Noch immer ist der ​FC Bayern München im aktuellen Transferfenster auf der Suche nach Verstärkung für den Profikader. Während eine ​Leihe von Rechtsverteidiger Alvaro Odriozola bevorsteht, hat sich der Mannschaftsrat gegenüber Trainer Hansi Flick für eine Rückholaktion von Douglas Costa ausgesprochen - er fühle sich in Turin unwohl und könne dem Team helfen.

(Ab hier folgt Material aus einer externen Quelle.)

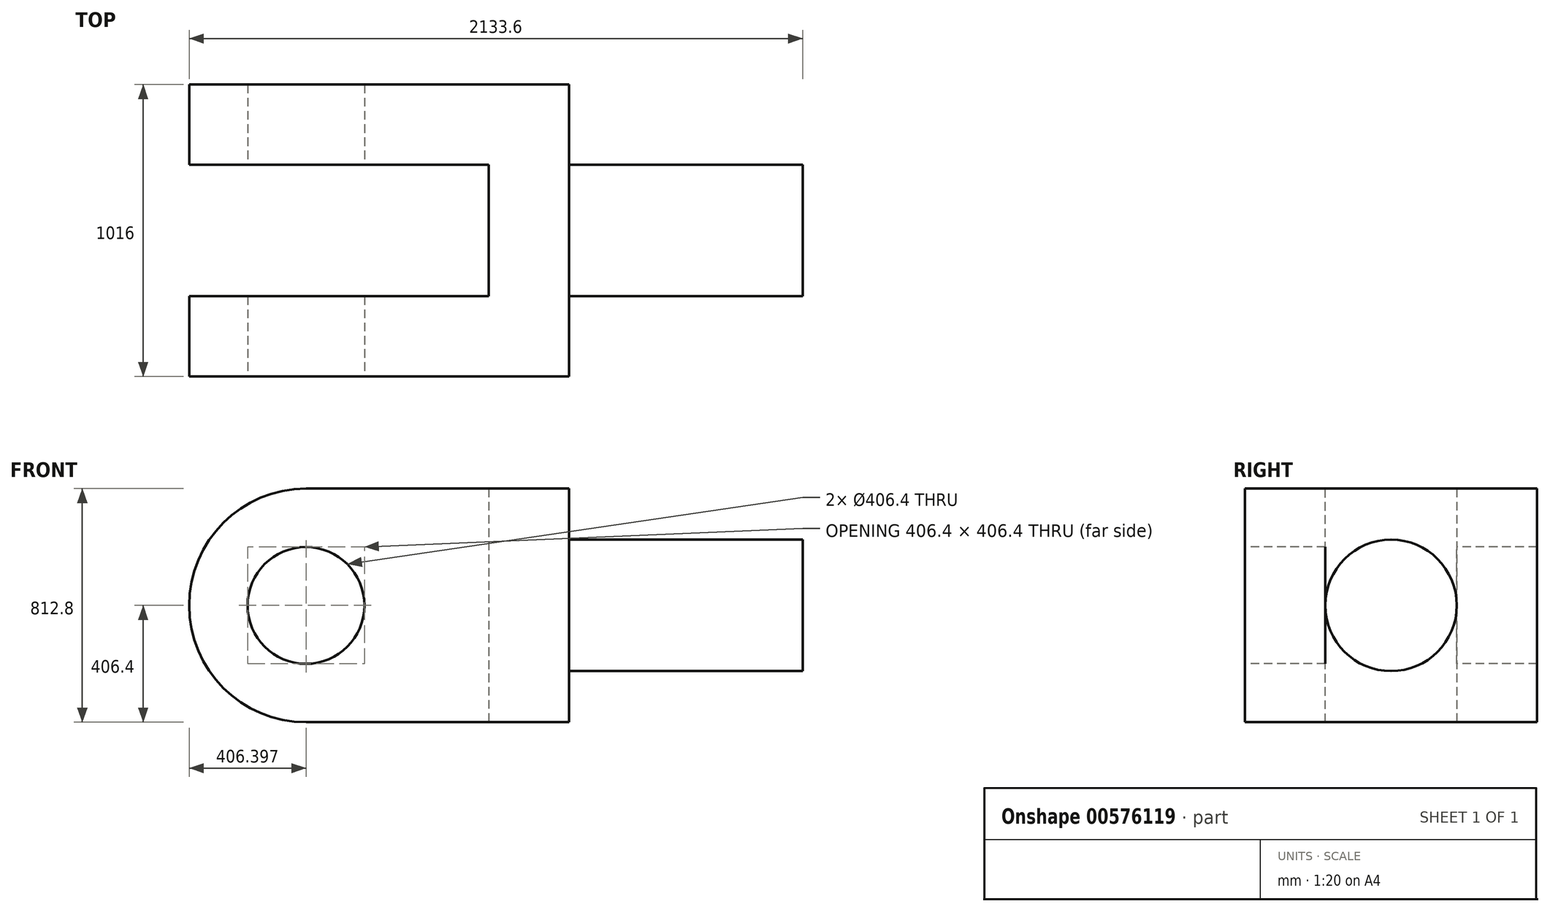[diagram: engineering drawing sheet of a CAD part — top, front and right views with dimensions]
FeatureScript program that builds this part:
annotation { "Feature Type Name" : "Feature", "Feature Type Description" : "" }
export const myFeature = defineFeature(function(context is Context, id is Id, definition is map)
    precondition{}
    {
        {
            var Q0;
            Q0=qCreatedBy(makeId("Top.planeOp"),FACE);
            var sketch = newSketch(context, id + "F0", { "sketchPlane" : qUnion([Q0])});
            skLineSegment(sketch, "E0", {"start": v(-50.28, 38.46) * mm, "end": v(1270.52, 38.46) * mm});
            skLineSegment(sketch, "E1", {"start": v(1270.52, 38.46) * mm, "end": v(1270.52, -977.54) * mm});
            skLineSegment(sketch, "E2", {"start": v(1270.52, -977.54) * mm, "end": v(-50.28, -977.54) * mm});
            skLineSegment(sketch, "E3", {"start": v(-50.28, -977.54) * mm, "end": v(-50.28, -698.14) * mm});
            skLineSegment(sketch, "E4", {"start": v(-50.28, -698.14) * mm, "end": v(991.12, -698.14) * mm});
            skLineSegment(sketch, "E5", {"start": v(991.12, -698.14) * mm, "end": v(991.12, -240.94) * mm});
            skLineSegment(sketch, "E6", {"start": v(991.12, -240.94) * mm, "end": v(-50.28, -240.94) * mm});
            skLineSegment(sketch, "E7", {"start": v(-50.28, -240.94) * mm, "end": v(-50.28, 38.46) * mm});
            skSolve(sketch);
        }
        {
            var Q0;
            Q0 = qSketchRegion(id + "F0", true);
            extrude(context, id + "F1", {"entities" : qUnion([Q0]), "depth" : 812.8 * mm, "offsetDistance" : 25.4 * mm});
        }
        {
            var Q0;
            Q0=makeQuery(id+"F1.opExtrude","SWEPT_FACE",FACE,{"disambiguationData":[OSD([sQuery(id+"F0.wireOp",EDGE,"E0")])]});
            var sketch = newSketch(context, id + "F2", { "sketchPlane" : qUnion([Q0])});
            skLineSegment(sketch, "E8", {"start": v(50.28, 812.8) * mm, "end": v(-356.12, 812.8) * mm});
            skPoint(sketch, "E9.centerSnap0", {"position": v(50.28, 406.4) * mm});
            skLineSegment(sketch, "E10", {"start": v(50.28, 0) * mm, "end": v(-356.12, 0) * mm});
            skArc(sketch, "E11", {"start": v(-356.12, 0) * mm, "mid": v(50.28, 406.4) * mm, "end": v(-356.12, 812.8) * mm});
            skSolve(sketch);
        }
        {
            var Q0;
            {var subQ0=sQuery(id+"F2.wireOp",EDGE,"E8");Q0=makeQuery(id+"F2.imprint","IMPRINT",FACE,{"disambiguationData":[TD([[makeQuery(id+"F2.imprint","IMPRINT",EDGE,{"derivedFrom":subQ0}),1.0]])]});}
            var Q1;
            {var subQ0=sQuery(id+"F2.wireOp",EDGE,"E10");Q1=makeQuery(id+"F2.imprint","IMPRINT",FACE,{"disambiguationData":[TD([[makeQuery(id+"F2.imprint","IMPRINT",EDGE,{"derivedFrom":subQ0}),-1.0]])]});}
            extrude(context, id + "F3", {"entities" : qUnion([Q0, Q1]), "operationType" : NewBodyOperationType.REMOVE, "endBound" : BoundingType.THROUGH_ALL, "oppositeDirection" : true, "depth" : 25.4 * mm, "offsetDistance" : 25.4 * mm});
        }
        {
            var Q0;
            Q0=makeQuery(id+"F1.opExtrude","CAP_FACE",FACE,{"disambiguationData":[OSD([sQuery(id+"F0.wireOp",EDGE,"E0"),sQuery(id+"F0.wireOp",EDGE,"E1"),sQuery(id+"F0.wireOp",EDGE,"E2"),sQuery(id+"F0.wireOp",EDGE,"E3"),sQuery(id+"F0.wireOp",EDGE,"E4"),sQuery(id+"F0.wireOp",EDGE,"E5"),sQuery(id+"F0.wireOp",EDGE,"E6"),sQuery(id+"F0.wireOp",EDGE,"E7")])],"isStart":false});
            var sketch = newSketch(context, id + "F4", { "sketchPlane" : qUnion([Q0])});
            skLineSegment(sketch, "E12", {"start": v(1270.52, -977.54) * mm, "end": v(1270.52, -698.14) * mm});
            skLineSegment(sketch, "E13", {"start": v(1270.52, -698.14) * mm, "end": v(2083.32, -698.14) * mm});
            skLineSegment(sketch, "E14", {"start": v(2083.32, -698.14) * mm, "end": v(2083.32, -240.94) * mm});
            skLineSegment(sketch, "E15", {"start": v(2083.32, -240.94) * mm, "end": v(1270.52, -240.94) * mm});
            skSolve(sketch);
        }
        {
            var Q0;
            {var subQ0=sQuery(id+"F4.wireOp",EDGE,"E13");Q0=makeQuery(id+"F4.imprint","IMPRINT",FACE,{"disambiguationData":[TD([[makeQuery(id+"F4.imprint","IMPRINT",EDGE,{"derivedFrom":subQ0}),1.0]])]});}
            extrude(context, id + "F5", {"entities" : qUnion([Q0]), "operationType" : NewBodyOperationType.ADD, "oppositeDirection" : true, "depth" : 812.8 * mm, "offsetDistance" : 25.4 * mm});
        }
        {
            var Q0;
            Q0=makeQuery(id+"F5.opExtrude","SWEPT_FACE",FACE,{"disambiguationData":[OSD([sQuery(id+"F4.wireOp",EDGE,"E14")])]});
            var sketch = newSketch(context, id + "F6", { "sketchPlane" : qUnion([Q0])});
            skCircle(sketch, "E16", {"center": v(-469.54, 406.4) * mm, "radius": 228.6 * mm});
            skPoint(sketch, "E16.centerSnap0", {"position": v(-698.14, 406.4) * mm});
            skPoint(sketch, "E16.centerSnap1", {"position": v(-469.54, 0) * mm});
            skSolve(sketch);
        }
        {
            var Q0;
            {var subQ1=sQuery(id+"F4.wireOp",EDGE,"E14");var subQ6=makeQuery(id+"F5.opExtrude","CAP_EDGE",EDGE,{"disambiguationData":[OSD([subQ1])],"isStart":true});Q0=makeQuery(id+"F6.imprint","IMPRINT",FACE,{"disambiguationData":[TD([[makeQuery(id+"F6.imprint","IMPRINT",EDGE,{"derivedFrom":subQ6}),-1.0]])]});}
            var Q1;
            {var subQ1=sQuery(id+"F4.wireOp",EDGE,"E14");var subQ6=makeQuery(id+"F5.opExtrude","CAP_EDGE",EDGE,{"disambiguationData":[OSD([subQ1])],"isStart":false});Q1=makeQuery(id+"F6.imprint","IMPRINT",FACE,{"disambiguationData":[TD([[makeQuery(id+"F6.imprint","IMPRINT",EDGE,{"derivedFrom":subQ6}),1.0]])]});}
            extrude(context, id + "F7", {"entities" : qUnion([Q0, Q1]), "operationType" : NewBodyOperationType.REMOVE, "oppositeDirection" : true, "depth" : 812.8 * mm, "offsetDistance" : 25.4 * mm});
        }
        {
            var Q0;
            Q0=makeQuery(id+"F1.opExtrude","SWEPT_FACE",FACE,{"disambiguationData":[OSD([sQuery(id+"F0.wireOp",EDGE,"E2")])]});
            var sketch = newSketch(context, id + "F8", { "sketchPlane" : qUnion([Q0])});
            skCircle(sketch, "E17", {"center": v(356.12, 406.4) * mm, "radius": 203.2 * mm});
            skSolve(sketch);
        }
        {
            var Q0;
            Q0=makeQuery(id+"F8.imprint","IMPRINT",FACE,{"disambiguationData":[TD([[makeQuery(id+"F8.imprint","IMPRINT",EDGE,{"derivedFrom":sQuery(id+"F8.wireOp",EDGE,"E17")}),1.0]])]});
            extrude(context, id + "F9", {"entities" : qUnion([Q0]), "operationType" : NewBodyOperationType.REMOVE, "endBound" : BoundingType.THROUGH_ALL, "oppositeDirection" : true, "depth" : 25.4 * mm, "offsetDistance" : 25.4 * mm});
        }
    });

Die offensiven Flügel des FC Bayern sind mit Kingsley Coman und Serge Gnabry qualitativ zwar gut besetzt, jedoch gilt das Duo als verletzungsanfällig. Bleibt nur noch Leihspieler Ivan Perisic, der am Sonntag gegen ​Hertha BSC eine gute Partie ablieferte, jedoch auch sehr schwankend in seinen Leistungen ist.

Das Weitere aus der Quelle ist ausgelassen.